CrawlProof

Autoblog webhook

CrawlProof generates one SEO blog post per scheduled slot and POSTs it to your endpoint. The wire shape is a CloudEvents 1.0 envelope, signed per Standard Webhooks. Your endpoint owns the actual publish — turning the payload into a row in your CMS, a file in your repo, an MDX file in S3, whatever.

The easiest receiver is @profullstack/autoblog (v0.3.0, npm): its verifyAndParse helper validates the bearer + signature + envelope in a single call and hands you a normalized Post object. v0.3 also covers two adjacent delivery protocols — W3C Micropub (push posts to a Micropub endpoint on your CMS) and W3C ActivityPub (federate to the fediverse) — so you can pick whichever protocol matches your stack.

Request

Headers

Authorization:      Bearer <secret-key>                  # token from /autoblog/setup
webhook-id:         <event uuid>                        # stable across retries
webhook-timestamp:  <unix seconds>                       # delivery time
webhook-signature:  v1,<base64 HMAC-SHA256>              # signs id.timestamp.body
Content-Type:       application/cloudevents+json
User-Agent:         @profullstack/autoblog/0.3

The bearer is a secret you generate on your receiver site (e.g. a per-source token from your blog's admin page) and paste into /autoblog/setup. Crawlproof stores it verbatim and uses the same value as the HMAC key for the signature header.

> DATA TO EXAMINE
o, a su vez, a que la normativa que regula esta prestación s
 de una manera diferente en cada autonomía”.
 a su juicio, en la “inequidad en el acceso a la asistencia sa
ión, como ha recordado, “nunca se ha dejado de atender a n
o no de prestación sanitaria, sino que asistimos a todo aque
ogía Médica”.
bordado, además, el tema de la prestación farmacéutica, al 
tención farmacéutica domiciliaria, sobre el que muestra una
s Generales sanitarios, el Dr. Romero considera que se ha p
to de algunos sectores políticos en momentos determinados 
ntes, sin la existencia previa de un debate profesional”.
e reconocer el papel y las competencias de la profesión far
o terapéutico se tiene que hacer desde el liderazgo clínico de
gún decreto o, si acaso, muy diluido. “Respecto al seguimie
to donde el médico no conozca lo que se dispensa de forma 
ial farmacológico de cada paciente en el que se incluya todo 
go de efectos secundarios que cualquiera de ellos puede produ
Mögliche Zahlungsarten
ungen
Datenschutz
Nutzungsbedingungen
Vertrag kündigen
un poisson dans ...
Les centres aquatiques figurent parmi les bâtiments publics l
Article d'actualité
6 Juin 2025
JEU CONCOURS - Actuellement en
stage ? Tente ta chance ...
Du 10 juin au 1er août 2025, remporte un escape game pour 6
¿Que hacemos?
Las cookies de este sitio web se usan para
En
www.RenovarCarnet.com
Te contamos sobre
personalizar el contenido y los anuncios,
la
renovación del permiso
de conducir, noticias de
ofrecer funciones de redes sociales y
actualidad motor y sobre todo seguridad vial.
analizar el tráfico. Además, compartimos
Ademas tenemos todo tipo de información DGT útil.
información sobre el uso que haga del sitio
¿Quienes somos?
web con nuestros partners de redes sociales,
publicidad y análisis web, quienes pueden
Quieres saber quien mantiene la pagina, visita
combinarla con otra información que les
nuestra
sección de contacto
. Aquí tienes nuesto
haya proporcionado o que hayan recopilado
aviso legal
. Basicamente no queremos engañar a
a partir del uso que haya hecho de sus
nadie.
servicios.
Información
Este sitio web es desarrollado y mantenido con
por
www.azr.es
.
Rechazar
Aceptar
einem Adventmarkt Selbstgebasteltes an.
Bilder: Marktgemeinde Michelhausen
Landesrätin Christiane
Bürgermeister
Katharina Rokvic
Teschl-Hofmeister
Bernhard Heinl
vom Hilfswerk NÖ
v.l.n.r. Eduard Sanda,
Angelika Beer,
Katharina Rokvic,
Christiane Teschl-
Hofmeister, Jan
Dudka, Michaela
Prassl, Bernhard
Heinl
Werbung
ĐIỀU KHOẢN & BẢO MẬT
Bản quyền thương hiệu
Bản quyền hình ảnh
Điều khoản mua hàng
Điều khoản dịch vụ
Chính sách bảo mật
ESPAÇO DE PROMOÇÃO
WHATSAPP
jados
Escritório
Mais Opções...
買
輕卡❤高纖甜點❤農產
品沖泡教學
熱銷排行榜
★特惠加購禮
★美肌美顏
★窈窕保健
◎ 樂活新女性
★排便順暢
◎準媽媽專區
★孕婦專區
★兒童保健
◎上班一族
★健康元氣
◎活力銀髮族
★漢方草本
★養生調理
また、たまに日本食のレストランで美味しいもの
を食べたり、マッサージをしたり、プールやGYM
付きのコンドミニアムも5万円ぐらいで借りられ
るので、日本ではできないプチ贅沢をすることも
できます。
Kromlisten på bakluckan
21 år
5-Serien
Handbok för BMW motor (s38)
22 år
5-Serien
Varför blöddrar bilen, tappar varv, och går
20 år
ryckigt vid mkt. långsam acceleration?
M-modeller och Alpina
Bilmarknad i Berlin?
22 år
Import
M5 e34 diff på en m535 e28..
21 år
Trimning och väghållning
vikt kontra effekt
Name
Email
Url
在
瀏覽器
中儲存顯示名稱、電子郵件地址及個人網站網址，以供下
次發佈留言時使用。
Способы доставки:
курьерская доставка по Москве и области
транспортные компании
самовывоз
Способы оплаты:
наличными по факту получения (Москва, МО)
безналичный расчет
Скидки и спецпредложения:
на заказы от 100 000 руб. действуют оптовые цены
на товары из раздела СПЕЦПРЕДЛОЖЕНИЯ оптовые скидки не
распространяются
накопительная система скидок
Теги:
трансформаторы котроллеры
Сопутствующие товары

> EXERCISES
1. Transcribe the stretch of the autoblog webhook page from "Autoblog webhook" through "matches your stack.".
2. Rewrite only the stretch of the records from their start through the line containing "o terapéutico se", changing "prestación" to "cobertura" and leaving everything else unchanged.

> TASK-BY-TASK SOLUTIONS
1.
Autoblog webhook

CrawlProof generates one SEO blog post per scheduled slot and POSTs it to your endpoint. The wire shape is a CloudEvents 1.0 envelope, signed per Standard Webhooks. Your endpoint owns the actual publish — turning the payload into a row in your CMS, a file in your repo, an MDX file in S3, whatever.

The easiest receiver is @profullstack/autoblog (v0.3.0, npm): its verifyAndParse helper validates the bearer + signature + envelope in a single call and hands you a normalized Post object. v0.3 also covers two adjacent delivery protocols — W3C Micropub (push posts to a Micropub endpoint on your CMS) and W3C ActivityPub (federate to the fediverse) — so you can pick whichever protocol matches your stack.

2.
o, a su vez, a que la normativa que regula esta cobertura s
 de una manera diferente en cada autonomía”.
 a su juicio, en la “inequidad en el acceso a la asistencia sa
ión, como ha recordado, “nunca se ha dejado de atender a n
o no de cobertura sanitaria, sino que asistimos a todo aque
ogía Médica”.
bordado, además, el tema de la cobertura farmacéutica, al 
tención farmacéutica domiciliaria, sobre el que muestra una
s Generales sanitarios, el Dr. Romero considera que se ha p
to de algunos sectores políticos en momentos determinados 
ntes, sin la existencia previa de un debate profesional”.
e reconocer el papel y las competencias de la profesión far
o terapéutico se tiene que hacer desde el liderazgo clínico de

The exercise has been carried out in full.